Thanh saß mit angezogenen Beinen auf seiner Pritsche und starrte Sam an. Thanh war der andere Junge, der hier mit ihm zusammen in diesem verfluchten Bunker hauste. Bleich und mit weit aufgerissenen Augen sah er aus wie die Toten aus seinem Traum.

Sam ertrug die Blicke nicht mehr. Nicht die der Toten und auch Thanhs nicht. Weg, weg mit euch, schrie es in ihm. Die Bilder drehten sich in seinem Kopf, alles ging durcheinander und das Chaos in seinem Kopf machte ihn noch wütender, als er sowieso schon war. Er trat einen herumliegenden Schuh gegen die Wand, lief weiter hin und her. Er wusste nicht, wohin mit dieser Wut. Er packte Thanh, riss ihn hoch und stieß ihn mit dem Kopf gegen die Wand. Thanh wehrte sich nicht, schlaff hing er in Sams Händen, und Sam drückte ihn immer fester gegen die Wand. Er fühlte, wie Thanhs Schädel über den bröckeligen Beton schabte, hörte das Geräusch, dieses furchtbare Geräusch. Aber er ließ nicht los. Erst Thanhs Schreie holten ihn aus seinem Wahn. Sams Finger lösten sich, sein ganzer Körper bebte. Er starrte auf seine Hände. Die Hände eines Monsters. Was hatte er getan, was um Himmels willen hatte er getan? Thanh war doch sein Freund, sein einziger Freund. Der einzige Mensch, der noch bei ihm war.

Sam drehte sich um und rannte nach oben. Er musste raus hier, aufs Dach. An die frische Luft.

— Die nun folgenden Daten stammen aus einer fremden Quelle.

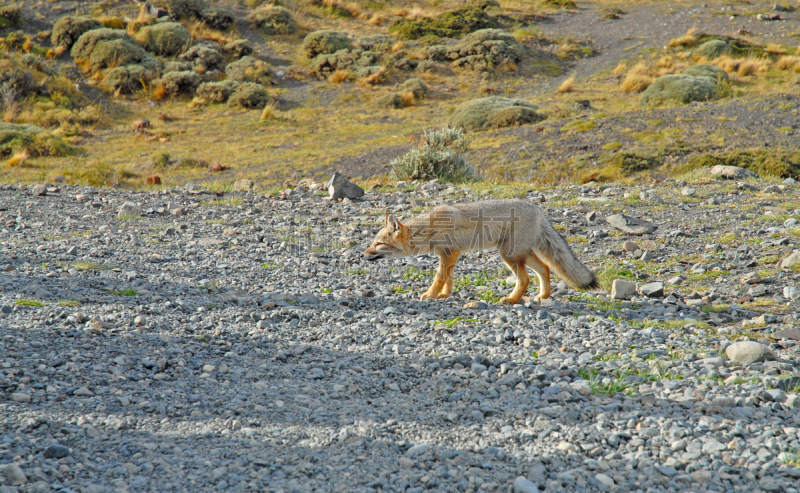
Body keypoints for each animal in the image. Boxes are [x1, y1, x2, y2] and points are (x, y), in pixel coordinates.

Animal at [362, 198, 592, 302]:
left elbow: (439, 278)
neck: (428, 228)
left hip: (509, 256)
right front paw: (444, 295)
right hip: (521, 255)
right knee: (545, 268)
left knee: (526, 279)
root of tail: (538, 209)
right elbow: (449, 278)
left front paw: (430, 294)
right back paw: (543, 296)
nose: (362, 255)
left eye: (378, 244)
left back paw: (511, 300)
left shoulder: (449, 254)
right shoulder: (450, 256)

Draußen wehte ein rauer Wind. Schwere Wolken bedeckten dunkel den Himmel. Es war kalt, sicher würde es bald schneien. Er sog die frostige Luft so tief in die Lunge, dass es schmerzte. Er wünschte, der Mann mit den kalten hellen Augen hätte ihn einfach erschossen. So wie den Einäugigen. Erschossen und ins Grab gestoßen, das Grab, das Sam geschaufelt hatte. [...]

Eine Weile stand Sam einfach nur da und hielt das Gesicht in den Wind, bis das Blut heiß in seinen Wangen pulsierte. Er dachte an seine Erwartungen, die so groß gewesen waren. Jetzt klammerte er sich nur noch an die Hoffnung, das alles würde irgendwann ein Ende haben.